Federated Farmers national vice-president Wayne Langford echoed calls to make health and safety a priority on the farm. 

Recent weather conditions in some regions have put added pressure on farmers and at times only provided small windows for harvesting and planting crops.

“Farmers are trying to do more and more in less time, and when you add the labour shortage it’s not helping.”

Langford, who has responsibility for the Feds health and safety portfolio, said it is vital that health and safety remain “front of mind” , no matter how busy farmers were.

WorkSafe recommendations for reducing harm on farms include:

• Choose the right vehicle for the job and ensure the operator is competent to drive it.

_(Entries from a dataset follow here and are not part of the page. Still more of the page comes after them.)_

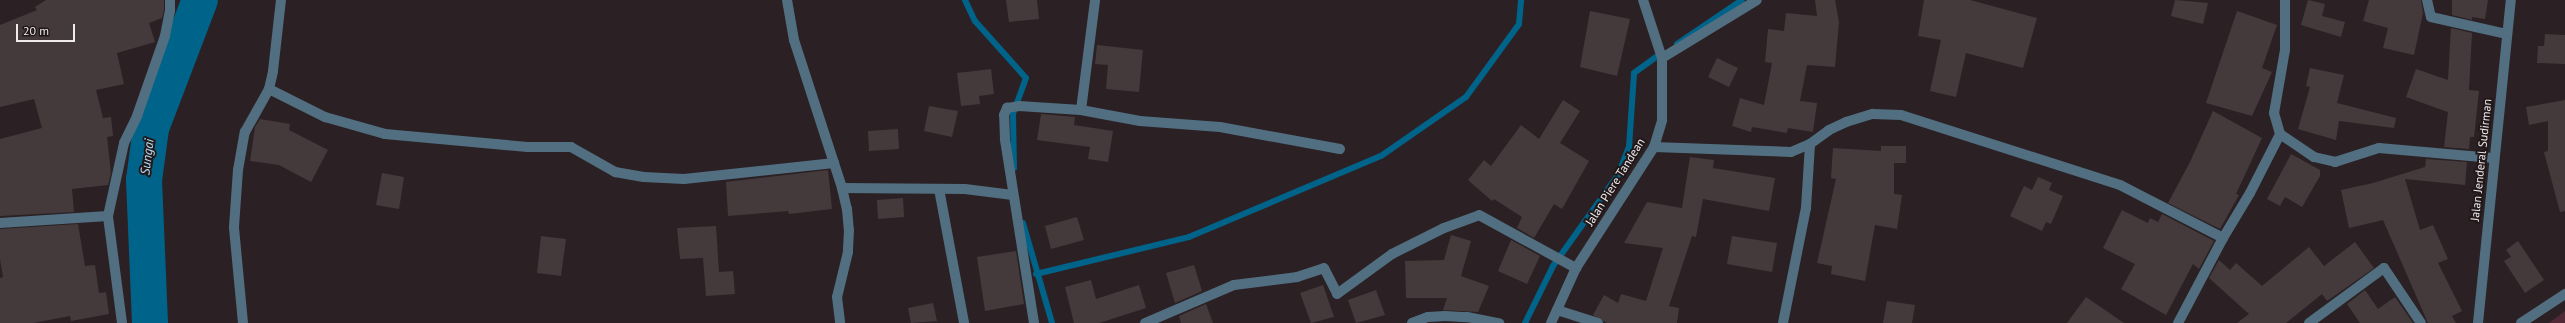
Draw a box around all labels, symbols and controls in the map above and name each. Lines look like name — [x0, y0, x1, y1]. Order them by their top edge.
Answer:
scale bar — [18, 16, 77, 42]
text: 20 m — [23, 23, 49, 38]
street label: Jalan Jenderal Sudirman — [2467, 98, 2495, 222]
street label: Jalan Piere Tandean — [1582, 135, 1648, 229]
water label: Sungai — [138, 138, 158, 176]

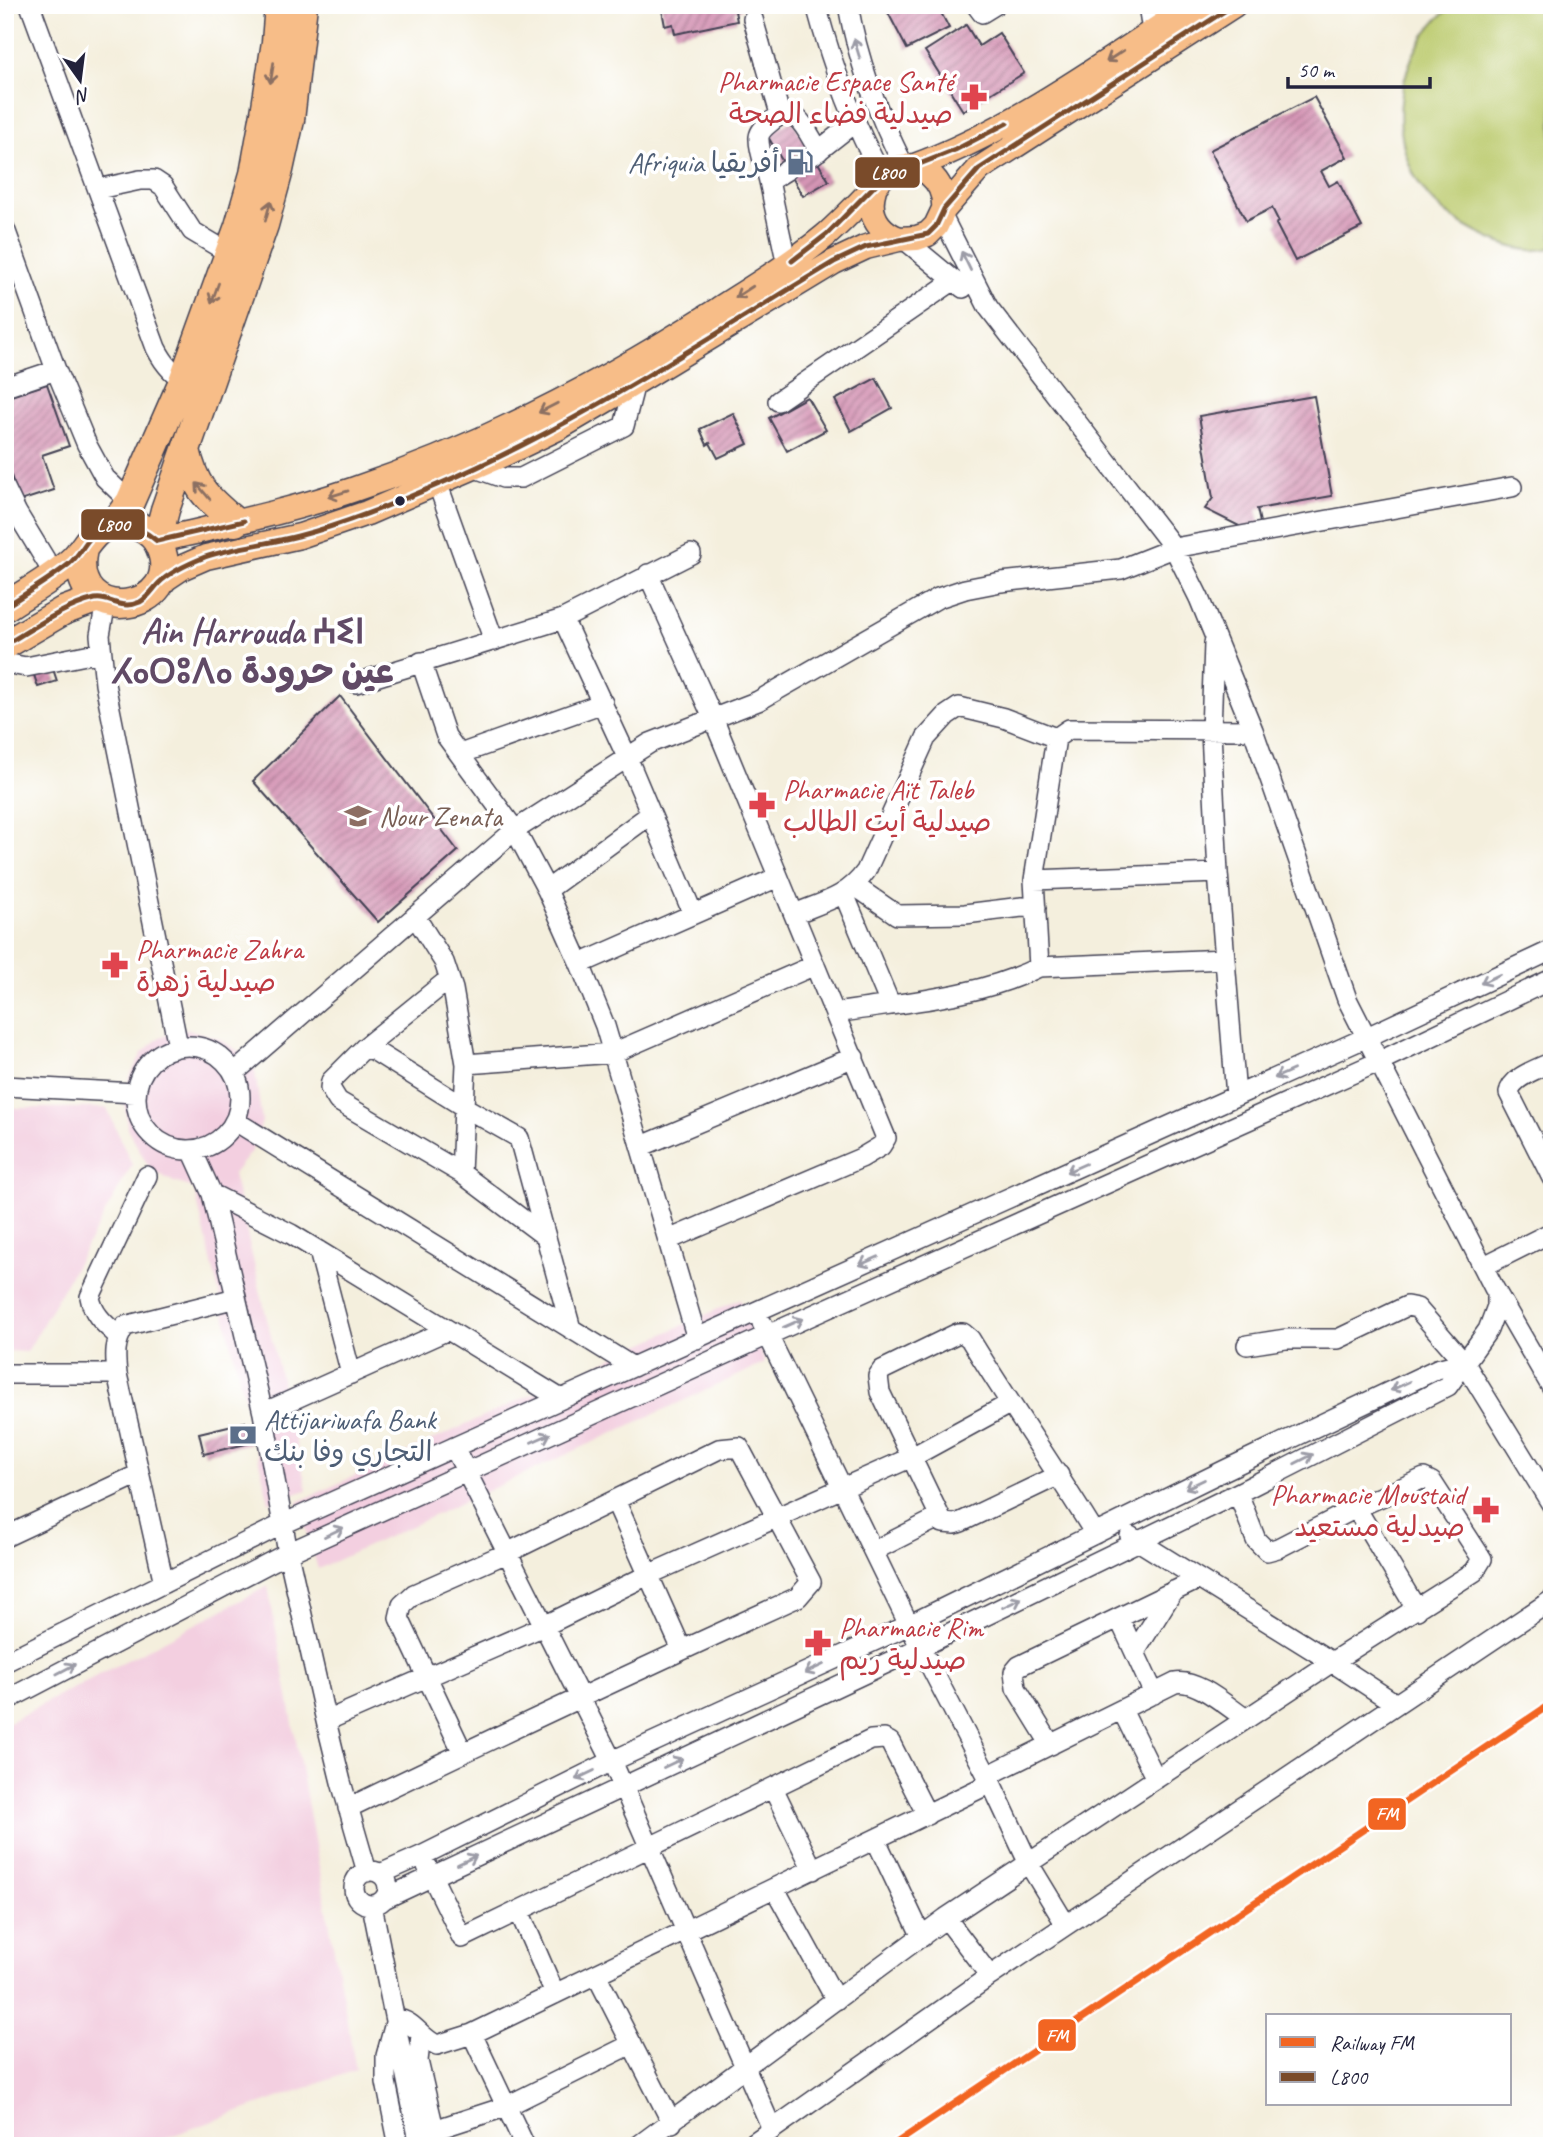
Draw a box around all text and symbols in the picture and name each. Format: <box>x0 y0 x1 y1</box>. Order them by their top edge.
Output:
one-way arrow <box>850 38 863 60</box>
north arrow <box>46 46 116 116</box>
scale bar <box>1288 46 1429 90</box>
one-way arrow <box>1105 49 1125 63</box>
text: 50 m <box>1298 57 1336 83</box>
one-way arrow <box>265 61 278 84</box>
place label: Pharmacie Espace Santé صيدلية فضاء الصحة <box>718 64 957 131</box>
text: N <box>72 82 92 109</box>
pharmacy icon: Pharmacie Espace Santé صيدلية فضاء الصحة <box>959 82 989 112</box>
place label: Afriquia أفريقيا <box>628 145 779 180</box>
fuel station icon: Afriquia أفريقيا <box>785 147 815 177</box>
line badge: L800 <box>854 156 921 189</box>
text: L800 <box>871 161 907 185</box>
one-way arrow <box>263 200 276 222</box>
one-way arrow <box>958 251 972 272</box>
one-way arrow <box>208 281 220 303</box>
one-way arrow <box>735 286 755 300</box>
one-way arrow <box>539 401 559 415</box>
one-way arrow <box>195 482 211 500</box>
one-way arrow <box>328 489 350 502</box>
unlabelled marker <box>393 494 407 508</box>
line badge: L800 <box>80 508 146 541</box>
text: L800 <box>96 513 132 537</box>
district label: Ain Harrouda ⵄⵉⵏ ⵃⴰⵔⵓⴷⴰ عين حرودة <box>111 609 394 694</box>
place label: Pharmacie Aït Taleb صيدلية أيت الطالب <box>783 772 992 839</box>
pharmacy icon: Pharmacie Aït Taleb صيدلية أيت الطالب <box>747 790 777 820</box>
place label: Nour Zenata <box>379 799 504 834</box>
school or university icon: Nour Zenata <box>343 801 373 831</box>
place label: Pharmacie Zahra صيدلية زهرة <box>136 932 305 999</box>
pharmacy icon: Pharmacie Zahra صيدلية زهرة <box>100 950 130 980</box>
one-way arrow <box>1480 973 1501 986</box>
one-way arrow <box>1273 1068 1295 1081</box>
one-way arrow <box>1066 1162 1087 1175</box>
one-way arrow <box>859 1255 880 1268</box>
one-way arrow <box>782 1316 803 1329</box>
one-way arrow <box>1390 1380 1411 1394</box>
place label: Attijariwafa Bank التجاري وفا بنك <box>264 1402 438 1472</box>
bank icon: Attijariwafa Bank التجاري وفا بنك <box>228 1420 258 1450</box>
one-way arrow <box>530 1431 551 1444</box>
one-way arrow <box>1293 1452 1314 1466</box>
place label: Pharmacie Moustaid صيدلية مستعيد <box>1271 1477 1469 1544</box>
one-way arrow <box>1185 1478 1206 1491</box>
pharmacy icon: Pharmacie Moustaid صيدلية مستعيد <box>1471 1495 1501 1525</box>
one-way arrow <box>323 1525 344 1538</box>
one-way arrow <box>1001 1595 1022 1609</box>
place label: Pharmacie Rim صيدلية ريم <box>839 1610 985 1681</box>
pharmacy icon: Pharmacie Rim صيدلية ريم <box>803 1628 833 1658</box>
one-way arrow <box>55 1662 76 1675</box>
one-way arrow <box>804 1663 825 1676</box>
one-way arrow <box>662 1756 683 1769</box>
one-way arrow <box>575 1768 596 1782</box>
line badge: FM <box>1367 1797 1407 1831</box>
text: FM <box>1376 1802 1400 1826</box>
one-way arrow <box>457 1852 478 1865</box>
legend <box>1266 2014 1512 2106</box>
line badge: FM <box>1037 2018 1077 2052</box>
text: FM <box>1046 2024 1070 2048</box>
text: Railway FM <box>1330 2030 1416 2056</box>
text: L800 <box>1330 2064 1369 2090</box>

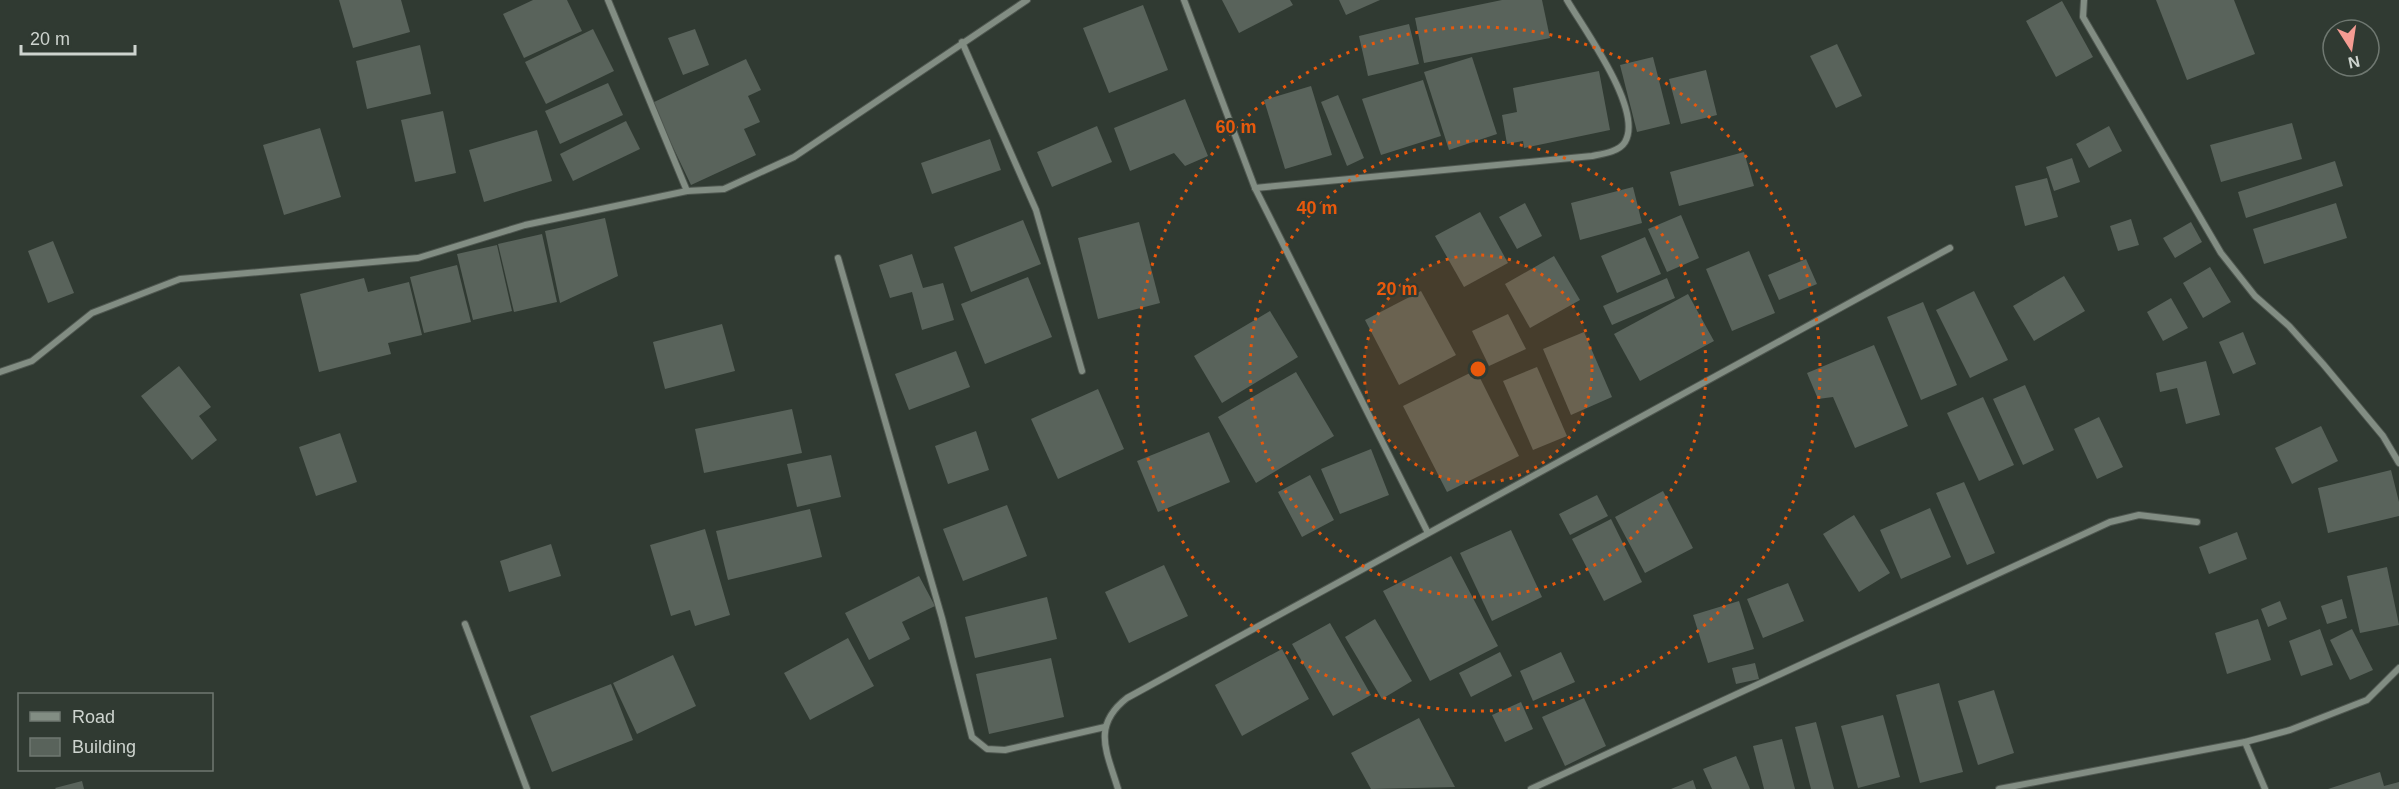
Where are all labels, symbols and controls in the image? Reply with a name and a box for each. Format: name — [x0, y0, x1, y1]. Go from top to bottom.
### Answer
scale bar — [21, 18, 135, 56]
north arrow — [2321, 18, 2381, 78]
text: 20 m — [30, 29, 70, 49]
text: N — [2347, 53, 2361, 72]
text: 60 m — [1215, 117, 1257, 137]
text: 40 m — [1296, 198, 1338, 218]
text: 20 m — [1376, 279, 1418, 299]
centre of rings — [1468, 359, 1488, 379]
legend — [18, 693, 213, 771]
text: Road — [72, 707, 115, 727]
text: Building — [72, 737, 136, 757]

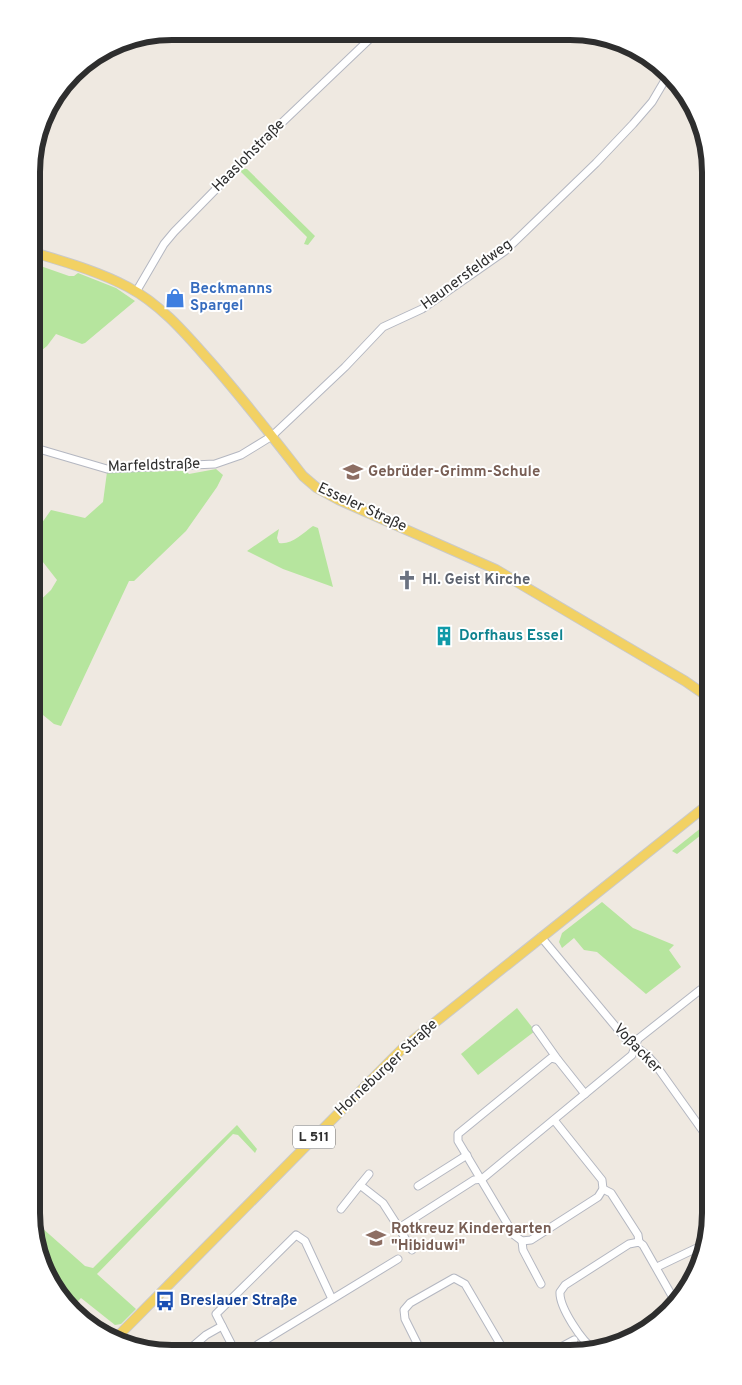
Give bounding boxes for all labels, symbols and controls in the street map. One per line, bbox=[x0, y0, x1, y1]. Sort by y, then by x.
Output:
street label: Haaslohstraße bbox=[209, 116, 289, 196]
street label: Haunersfeldweg bbox=[418, 235, 516, 315]
place label: Beckmanns Spargel bbox=[190, 280, 272, 316]
shop icon: Beckmanns Spargel bbox=[164, 287, 186, 309]
street label: Marfeldstraße bbox=[107, 455, 201, 477]
school or university icon: Gebrüder-Grimm-Schule bbox=[342, 461, 364, 483]
place label: Gebrüder-Grimm-Schule bbox=[368, 463, 540, 482]
street label: Esseler Straße bbox=[315, 479, 409, 537]
church icon: Hl. Geist Kirche bbox=[396, 569, 418, 591]
place label: Hl. Geist Kirche bbox=[422, 571, 530, 590]
building icon: Dorfhaus Essel bbox=[433, 625, 455, 647]
place label: Dorfhaus Essel bbox=[459, 627, 563, 646]
street label: Horneburger Straße bbox=[332, 1016, 442, 1120]
street label: Voßacker bbox=[609, 1020, 666, 1078]
road number: L 511 bbox=[293, 1126, 335, 1148]
place label: Rotkreuz Kindergarten "Hibiduwi" bbox=[391, 1220, 552, 1256]
school or university icon: Rotkreuz Kindergarten "Hibiduwi" bbox=[365, 1227, 387, 1249]
bus stop icon: Breslauer Straße bbox=[154, 1290, 176, 1312]
place label: Breslauer Straße bbox=[180, 1292, 297, 1311]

• Think about safety outside of work activities. Farms can be dangerous for visitors and during recreation activities.

• Prioritise tractor and machinery maintenance. This should include attachments, good tyres and brakes.

• Tired people make mistakes. Do difficult things earlier in the day – save the easy stuff for later.

• If your vehicle is fitted with a seatbelt, use it.

• Consider installing crush protection on your quad bike.

• Ensure the vehicle is safely stopped and brakes are fully engaged before leaving the vehicle.

• Ensure machinery with moving parts has the appropriate guarding fitted and in use.

• Don’t be afraid to seek assistance when you need to. Neighbouring farmers are always more than willing to offer a lending hand.